Похвала сладострастию | страница 22




Наслаждение и страсть не стоит воспринимать как распущенность или слабость — но как возможность преодолеть сверхчеловеческие опасности и остаться невредимым, совершить самые невероятные поступки, показать лучшее, на что способен — и всё это с высоко поднятой головой. Только с такого угла зрения нашим взорам предстанет Олимп, и мы, вкусив амброзии, навсегда останемся неуязвимыми.


Никогда не говори, подобно другим: «это хорошо» или «это плохо» — но только «это сделано хорошо» или «это сделано плохо». Постыдное или благородное существует лишь в трактовке, которую ему придают. Все то, что на данный момент объявляется низким или, напротив, превозносится, не имеет ничего общего с нынешней моралью. Из наших поступков мы всегда выделяем самый важный, независимо от его сути. Древние греки хорошо это знали.

Разделяя все поступки на «чистые и нечистые» с той же безосновательностью, с какой древние иудеи разделяли животных, — христианство всё испортило.


Если «добродетель» — синоним силы, то «порок» — не обязательно синоним слабости. По этому поводу я люблю вспоминать старого архиепископа из Шаменадура[5], который говорил, улыбаясь: «Мой викарий отпускает только те грехи, которые ему нравятся».


В моих отношениях с молодыми людьми столько же коварства, сколько нежности. Это жестокие игры, в которых я выпускаю когти в самый неожиданный момент — когда они думают, что изрядно меня потрепали, я призываю их не быть такими вялыми.


Мы не выбираем своих склонностей.

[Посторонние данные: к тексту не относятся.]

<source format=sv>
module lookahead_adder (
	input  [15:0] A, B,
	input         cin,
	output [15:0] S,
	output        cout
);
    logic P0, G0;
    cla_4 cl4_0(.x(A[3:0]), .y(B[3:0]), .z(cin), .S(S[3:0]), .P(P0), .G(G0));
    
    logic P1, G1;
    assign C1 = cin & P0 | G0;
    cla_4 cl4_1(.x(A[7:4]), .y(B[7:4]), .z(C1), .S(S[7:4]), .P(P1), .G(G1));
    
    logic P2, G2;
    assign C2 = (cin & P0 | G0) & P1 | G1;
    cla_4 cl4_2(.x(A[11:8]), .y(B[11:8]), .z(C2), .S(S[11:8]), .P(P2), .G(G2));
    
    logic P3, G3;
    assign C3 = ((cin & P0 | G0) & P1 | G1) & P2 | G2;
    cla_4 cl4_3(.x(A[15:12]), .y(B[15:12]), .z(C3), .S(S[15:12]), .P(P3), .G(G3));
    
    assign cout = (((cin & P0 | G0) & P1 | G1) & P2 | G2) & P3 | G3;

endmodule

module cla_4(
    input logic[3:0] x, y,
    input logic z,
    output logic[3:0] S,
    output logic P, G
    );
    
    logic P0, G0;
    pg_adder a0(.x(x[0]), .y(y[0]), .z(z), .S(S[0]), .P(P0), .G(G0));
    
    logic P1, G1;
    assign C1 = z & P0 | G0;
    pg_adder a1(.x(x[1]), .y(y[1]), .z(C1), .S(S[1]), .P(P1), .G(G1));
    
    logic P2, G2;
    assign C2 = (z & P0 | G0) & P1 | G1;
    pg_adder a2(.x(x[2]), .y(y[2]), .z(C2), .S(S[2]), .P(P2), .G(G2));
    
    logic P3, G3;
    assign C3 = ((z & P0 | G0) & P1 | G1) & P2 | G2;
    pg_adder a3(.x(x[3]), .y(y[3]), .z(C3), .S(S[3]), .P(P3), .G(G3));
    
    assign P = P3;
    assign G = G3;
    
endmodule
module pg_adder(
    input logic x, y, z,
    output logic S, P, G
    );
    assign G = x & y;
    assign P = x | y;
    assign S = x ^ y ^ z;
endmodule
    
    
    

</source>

Одни скрывают их или осуждают, и полагают себя освободившимися от них, оправданными.


Другие переносят их, преобразуют, сублимируют — но не является ли ореол возвышенного, окружающий эти свойства в воображении их обладателя, всего лишь обманом, отвлекающим маневром, а не истинным очищением? Все зависит от искренности, от спонтанности этой импровизированной мифологии, будь она изобретенной самостоятельно или заимствованной.

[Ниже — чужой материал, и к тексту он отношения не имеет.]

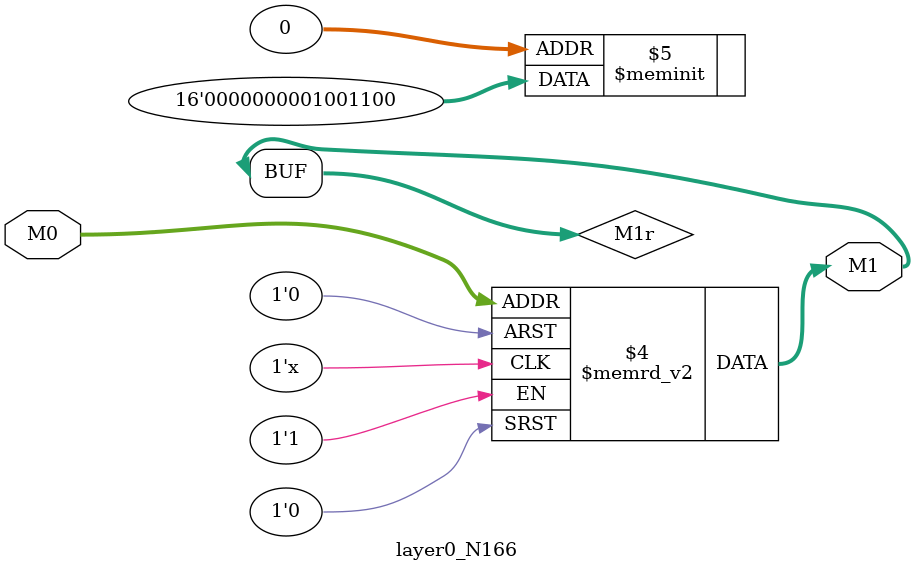
<source format=v>
module layer0_N166 ( input [2:0] M0, output [1:0] M1 );

	(*rom_style = "distributed" *) reg [1:0] M1r;
	assign M1 = M1r;
	always @ (M0) begin
		case (M0)
			3'b000: M1r = 2'b00;
			3'b100: M1r = 2'b00;
			3'b010: M1r = 2'b00;
			3'b110: M1r = 2'b00;
			3'b001: M1r = 2'b11;
			3'b101: M1r = 2'b00;
			3'b011: M1r = 2'b01;
			3'b111: M1r = 2'b00;

		endcase
	end
endmodule

</source>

Сначала воспринимаешь свои пороки как нечто любопытное; затем, переходя в разряд опасных, они порождают трагедии. После чего превращаются в привычки и больше не трогают.

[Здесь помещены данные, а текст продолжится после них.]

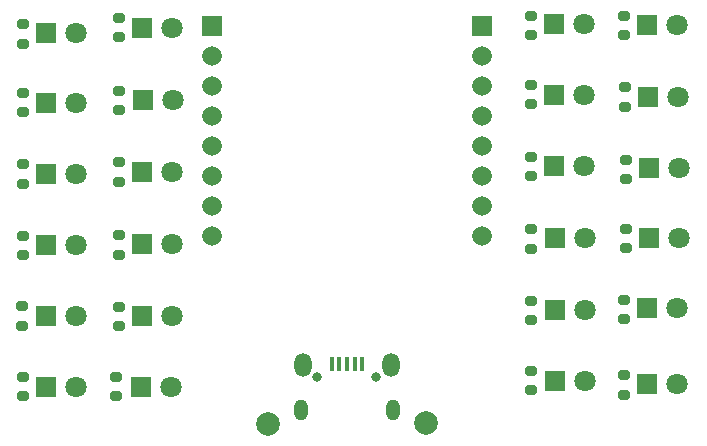
<source format=gbr>
%TF.GenerationSoftware,KiCad,Pcbnew,(7.0.0)*%
%TF.CreationDate,2023-09-27T18:47:42+02:00*%
%TF.ProjectId,ESP32Cam IR LED,45535033-3243-4616-9d20-4952204c4544,rev?*%
%TF.SameCoordinates,Original*%
%TF.FileFunction,Soldermask,Top*%
%TF.FilePolarity,Negative*%
%FSLAX46Y46*%
G04 Gerber Fmt 4.6, Leading zero omitted, Abs format (unit mm)*
G04 Created by KiCad (PCBNEW (7.0.0)) date 2023-09-27 18:47:42*
%MOMM*%
%LPD*%
G01*
G04 APERTURE LIST*
G04 Aperture macros list*
%AMRoundRect*
0 Rectangle with rounded corners*
0 $1 Rounding radius*
0 $2 $3 $4 $5 $6 $7 $8 $9 X,Y pos of 4 corners*
0 Add a 4 corners polygon primitive as box body*
4,1,4,$2,$3,$4,$5,$6,$7,$8,$9,$2,$3,0*
0 Add four circle primitives for the rounded corners*
1,1,$1+$1,$2,$3*
1,1,$1+$1,$4,$5*
1,1,$1+$1,$6,$7*
1,1,$1+$1,$8,$9*
0 Add four rect primitives between the rounded corners*
20,1,$1+$1,$2,$3,$4,$5,0*
20,1,$1+$1,$4,$5,$6,$7,0*
20,1,$1+$1,$6,$7,$8,$9,0*
20,1,$1+$1,$8,$9,$2,$3,0*%
G04 Aperture macros list end*
%ADD10RoundRect,0.200000X0.275000X-0.200000X0.275000X0.200000X-0.275000X0.200000X-0.275000X-0.200000X0*%
%ADD11R,1.800000X1.800000*%
%ADD12C,1.800000*%
%ADD13O,0.800000X0.800000*%
%ADD14R,0.450000X1.300000*%
%ADD15O,1.150000X1.800000*%
%ADD16O,1.450000X2.000000*%
%ADD17C,1.665000*%
%ADD18R,1.665000X1.665000*%
%ADD19C,2.000000*%
G04 APERTURE END LIST*
D10*
%TO.C,R14*%
X92176600Y-48386000D03*
X92176600Y-46736000D03*
%TD*%
%TO.C,R3*%
X49144000Y-55117000D03*
X49144000Y-53467000D03*
%TD*%
%TO.C,R19*%
X100050600Y-42544000D03*
X100050600Y-40894000D03*
%TD*%
%TO.C,R17*%
X92176600Y-66661800D03*
X92176600Y-65011800D03*
%TD*%
D11*
%TO.C,D4*%
X51150599Y-60299599D03*
D12*
X53690600Y-60299600D03*
%TD*%
D13*
%TO.C,J1*%
X74092199Y-71494199D03*
X79092199Y-71494199D03*
D14*
X75292199Y-70394199D03*
X75942199Y-70394199D03*
X76592199Y-70394199D03*
X77242199Y-70394199D03*
X77892199Y-70394199D03*
D15*
X72717199Y-74244199D03*
D16*
X72867199Y-70444199D03*
X80317199Y-70444199D03*
D15*
X80467199Y-74244199D03*
%TD*%
D11*
%TO.C,D9*%
X59258199Y-54101999D03*
D12*
X61798200Y-54102000D03*
%TD*%
D11*
%TO.C,D15*%
X94157799Y-53644799D03*
D12*
X96697800Y-53644800D03*
%TD*%
D10*
%TO.C,R11*%
X57277000Y-67183000D03*
X57277000Y-65533000D03*
%TD*%
D11*
%TO.C,D5*%
X51099799Y-66344799D03*
D12*
X53639800Y-66344800D03*
%TD*%
D11*
%TO.C,D8*%
X59308999Y-48056799D03*
D12*
X61849000Y-48056800D03*
%TD*%
D11*
%TO.C,D12*%
X59156599Y-72339199D03*
D12*
X61696600Y-72339200D03*
%TD*%
D11*
%TO.C,D2*%
X51145599Y-48285399D03*
D12*
X53685600Y-48285400D03*
%TD*%
D10*
%TO.C,R12*%
X57048400Y-73101200D03*
X57048400Y-71451200D03*
%TD*%
%TO.C,R23*%
X100025200Y-66597800D03*
X100025200Y-64947800D03*
%TD*%
D11*
%TO.C,D3*%
X51125199Y-54279799D03*
D12*
X53665200Y-54279800D03*
%TD*%
D10*
%TO.C,R6*%
X49144000Y-73100200D03*
X49144000Y-71450200D03*
%TD*%
D11*
%TO.C,D20*%
X102082599Y-47726599D03*
D12*
X104622600Y-47726600D03*
%TD*%
D17*
%TO.C,U1*%
X65176400Y-59563000D03*
X65176400Y-57023000D03*
X65176400Y-54483000D03*
X65176400Y-51943000D03*
X65176400Y-49403000D03*
X65176400Y-46863000D03*
X65176400Y-44323000D03*
D18*
X65176399Y-41782999D03*
X88036399Y-41782999D03*
D17*
X88036400Y-44323000D03*
X88036400Y-46863000D03*
X88036400Y-49403000D03*
X88036400Y-51943000D03*
X88036400Y-54483000D03*
X88036400Y-57023000D03*
X88036400Y-59563000D03*
%TD*%
D11*
%TO.C,D11*%
X59258199Y-66268599D03*
D12*
X61798200Y-66268600D03*
%TD*%
D11*
%TO.C,D22*%
X102184199Y-59715399D03*
D12*
X104724200Y-59715400D03*
%TD*%
D11*
%TO.C,D18*%
X94178199Y-71831199D03*
D12*
X96718200Y-71831200D03*
%TD*%
D11*
%TO.C,D21*%
X102204599Y-53797199D03*
D12*
X104744600Y-53797200D03*
%TD*%
D10*
%TO.C,R13*%
X92151200Y-42518600D03*
X92151200Y-40868600D03*
%TD*%
%TO.C,R21*%
X100203000Y-54736000D03*
X100203000Y-53086000D03*
%TD*%
D11*
%TO.C,D14*%
X94127399Y-47599599D03*
D12*
X96667400Y-47599600D03*
%TD*%
D10*
%TO.C,R2*%
X49194800Y-49047400D03*
X49194800Y-47397400D03*
%TD*%
%TO.C,R16*%
X92202000Y-60603400D03*
X92202000Y-58953400D03*
%TD*%
%TO.C,R15*%
X92151200Y-54456600D03*
X92151200Y-52806600D03*
%TD*%
D11*
%TO.C,D6*%
X51125199Y-72313799D03*
D12*
X53665200Y-72313800D03*
%TD*%
D11*
%TO.C,D24*%
X101980999Y-72059799D03*
D12*
X104521000Y-72059800D03*
%TD*%
D10*
%TO.C,R7*%
X57327800Y-42697400D03*
X57327800Y-41047400D03*
%TD*%
%TO.C,R10*%
X57327800Y-61136800D03*
X57327800Y-59486800D03*
%TD*%
D11*
%TO.C,D10*%
X59258199Y-60223399D03*
D12*
X61798200Y-60223400D03*
%TD*%
D11*
%TO.C,D7*%
X59278599Y-41935399D03*
D12*
X61818600Y-41935400D03*
%TD*%
D10*
%TO.C,R5*%
X49118600Y-67131200D03*
X49118600Y-65481200D03*
%TD*%
%TO.C,R8*%
X57302400Y-48894000D03*
X57302400Y-47244000D03*
%TD*%
D11*
%TO.C,D16*%
X94183199Y-59715399D03*
D12*
X96723200Y-59715400D03*
%TD*%
D11*
%TO.C,D19*%
X101955599Y-41706799D03*
D12*
X104495600Y-41706800D03*
%TD*%
D10*
%TO.C,R4*%
X49144000Y-61162200D03*
X49144000Y-59512200D03*
%TD*%
D11*
%TO.C,D17*%
X94178199Y-65811399D03*
D12*
X96718200Y-65811400D03*
%TD*%
D11*
%TO.C,D13*%
X94101999Y-41554399D03*
D12*
X96642000Y-41554400D03*
%TD*%
D19*
%TO.C,TP1*%
X69875400Y-75412600D03*
%TD*%
D11*
%TO.C,D23*%
X102006399Y-65658999D03*
D12*
X104546400Y-65659000D03*
%TD*%
D10*
%TO.C,R9*%
X57277000Y-54939200D03*
X57277000Y-53289200D03*
%TD*%
%TO.C,R1*%
X49194800Y-43243000D03*
X49194800Y-41593000D03*
%TD*%
%TO.C,R24*%
X100050600Y-72973200D03*
X100050600Y-71323200D03*
%TD*%
%TO.C,R18*%
X92202000Y-72580000D03*
X92202000Y-70930000D03*
%TD*%
%TO.C,R20*%
X100126800Y-48589200D03*
X100126800Y-46939200D03*
%TD*%
D19*
%TO.C,TP2*%
X83261200Y-75387200D03*
%TD*%
D10*
%TO.C,R22*%
X100228400Y-60578000D03*
X100228400Y-58928000D03*
%TD*%
D11*
%TO.C,D1*%
X51125199Y-42341799D03*
D12*
X53665200Y-42341800D03*
%TD*%
M02*

</source>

Чаще всего наша ценность измеряется именно нашими неблаговидными поступками, нашими ошибками. Если бы не они, мы бы ничем не отличались от заурядных персонажей, сидящих за нашим столом — абсолютно цельных, лишенных всякой драматичности. Что до меня, то самое главное во мне выходит за пределы моей личности — ужас или восторг сквозят в каждом моем слове, в каждом движении. Смерть и грех непрестанно оспаривают меня друг у друга: одна берет верх в обычной обстановке, другой — в интимной; и воздействие обоих тем ощутимее, чем более они хрупки и уязвимы. Насколько меньше смятения вызывало бы мое присутствие, не будь этого неуклонного движения к гибели, которое можно угадать либо по дрожи в моем голосе, либо по внезапной вспышке во взгляде.